The Brooklyn Museum will present the special exhibition Thinking Big: Recent Design Acquisitions from March 4 through May 29, 2011. The installation of forty-five twentieth- and twenty-first-century objects from the Museum’s permanent collection of decorative arts that have been acquired since 2000 will include a number of large-scale objects that will be exhibited for the first time.

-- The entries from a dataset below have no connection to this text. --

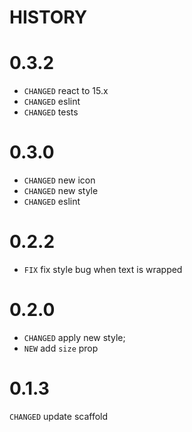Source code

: # HISTORY

# 0.3.2

* `CHANGED` react to 15.x
* `CHANGED` eslint
* `CHANGED` tests

# 0.3.0

* `CHANGED` new icon
* `CHANGED` new style
* `CHANGED` eslint

# 0.2.2

* `FIX` fix style bug when text is wrapped

# 0.2.0

* `CHANGED` apply new style;
* `NEW` add `size` prop

# 0.1.3

`CHANGED` update scaffold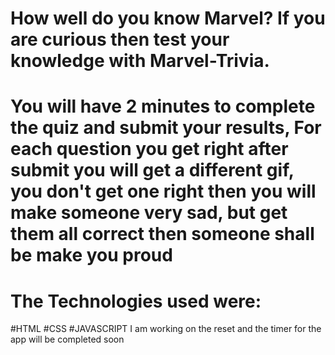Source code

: # How well do you know Marvel? If you are curious then test your knowledge with Marvel-Trivia. 
# You will have 2 minutes to complete the quiz and submit your results, For each question you get right after submit you will get a different gif, you don't get one right then you will make someone very sad, but get them all correct then someone shall be make you proud
# The Technologies used were:
#HTML
#CSS
#JAVASCRIPT 
I am working on the reset and the timer for the app will be completed soon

Several important themes that have guided these acquisitions will be highlighted, including Brooklyn-designed objects- young designers- unusual materials and innovative methods of production- designs for children- and mid-twentieth century modernism.
The Brooklyn Museum has been actively acquiring twentieth- and twenty-first-century objects since the 1970s. Among the works featured in the exhibition are “Cinderella” Table by Jeroen Verhoeven, 2005- Chest of Drawers, Model #45, “You Can’t Lay Down Your Memories” by Tejo Remy, for Droog, 1991- “Nirvana” Armchair by Wendell Castle, 2007- Spacelander Bicycle by Benjamin Bowden, 1946- and Womb Chair by Eero Saarinen, 1947-48. Objects by Charles Eames, Cindy Sherman, Konstantin Grcic, Francois Jourdain, and Harry Allen will also be included.
Thinking Big will be the first exhibition in a gallery that has been reclaimed from nonpublic space. The gallery is part of a renovation that is the first phase in a program that will redesign and transform much of the Museum’s first floor beyond the Rubin Pavilion and Lobby, which opened in 2004.
The exhibition is organized by Barry R. Harwood, Curator of Decorative Arts, Brooklyn Museum.
Illustration: Designer and Maker: Wendell Castle (American, born 1932). “Nirvana” Armchair, 2007. Place made: Scottsville, New York, U.S.A. Fiberglass, 62 3/8 x 33 5/8 x 33 3/4 in. (158.4 x 85.4 x 85.7 cm). Gift of the artist, Brooklyn Museum.